Many Enemies, Much Honour!

Luccini. Summer, IC 2405

“We’re but a wing to this army, you know?” said Baccio, as the two of them rode in the summer sunlight towards the outskirts of Luccini. “That’s how far the Compagnia has sunk. We are more, perhaps, than a rearguard, more than one brigade among many, but no more than a wing.”

“You don’t know,” answered Ottaviano. “The vizconde might put us in the main battle, front and centre.”

“Aye, he might. But I’m talking numbers. The compagnia once fielded an entire army.”

“Two armies, Baccio,” said Ottaviano, “if you count both those in Estalia and Tilea as the Compagnia.”

The chancellors rode a pair of the last few horses the Compagnia del Sole owned, the rest having died at or after the ratmen bombard’s explosion south of Campogrotta.
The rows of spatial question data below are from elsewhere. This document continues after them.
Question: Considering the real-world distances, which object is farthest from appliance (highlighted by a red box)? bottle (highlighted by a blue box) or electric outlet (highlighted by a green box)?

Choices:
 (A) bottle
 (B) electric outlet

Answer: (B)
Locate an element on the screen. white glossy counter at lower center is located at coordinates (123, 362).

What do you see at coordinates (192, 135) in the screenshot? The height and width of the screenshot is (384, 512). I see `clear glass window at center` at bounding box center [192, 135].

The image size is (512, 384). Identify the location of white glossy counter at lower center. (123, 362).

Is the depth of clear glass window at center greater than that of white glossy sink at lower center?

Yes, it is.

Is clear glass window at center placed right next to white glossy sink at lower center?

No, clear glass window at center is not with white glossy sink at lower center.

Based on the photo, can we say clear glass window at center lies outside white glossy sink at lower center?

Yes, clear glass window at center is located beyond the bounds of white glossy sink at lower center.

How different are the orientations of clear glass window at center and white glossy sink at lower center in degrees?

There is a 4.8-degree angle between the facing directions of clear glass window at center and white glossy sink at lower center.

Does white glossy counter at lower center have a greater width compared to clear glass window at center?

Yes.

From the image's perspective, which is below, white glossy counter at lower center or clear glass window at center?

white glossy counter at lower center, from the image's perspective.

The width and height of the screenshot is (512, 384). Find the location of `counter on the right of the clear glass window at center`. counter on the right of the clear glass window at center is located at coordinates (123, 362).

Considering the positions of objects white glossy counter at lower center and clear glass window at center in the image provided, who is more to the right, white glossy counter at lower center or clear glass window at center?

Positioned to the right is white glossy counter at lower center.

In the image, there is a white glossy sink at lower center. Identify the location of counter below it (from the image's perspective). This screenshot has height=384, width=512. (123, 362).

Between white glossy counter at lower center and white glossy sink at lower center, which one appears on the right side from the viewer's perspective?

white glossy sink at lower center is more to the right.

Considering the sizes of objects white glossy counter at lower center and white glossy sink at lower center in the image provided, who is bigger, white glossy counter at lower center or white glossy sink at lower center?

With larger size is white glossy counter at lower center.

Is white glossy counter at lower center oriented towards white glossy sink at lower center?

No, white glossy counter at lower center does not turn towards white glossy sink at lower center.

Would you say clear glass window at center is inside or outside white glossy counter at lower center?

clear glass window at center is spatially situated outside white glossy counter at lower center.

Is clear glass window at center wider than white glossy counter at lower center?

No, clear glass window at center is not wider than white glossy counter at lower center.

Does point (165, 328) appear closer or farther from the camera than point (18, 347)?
Both sported the Compagnia del Sole’s Myrmidian emblem, a half sun atop a white baton of command, upon the left shoulders of their surcoats.

“I reckon this army could be bigger than both those compagnia’s conjoined,” said Baccio. “I said Visconde Giacometti would have a surfeit of soldiers, and it turns out I was right.”

“To what purpose, though?” asked Ottaviano. “Why so many? No-one goes to all this expense without good reason.”

Baccio pondered a while. “Everyone says it is to defend Luccini, so that – as I have heard it announced twice now – the realm might never again suffer at the cruel hands of such as the Sartosans. You yourself said that the vizconde might be out for revenge against the Sartosans.”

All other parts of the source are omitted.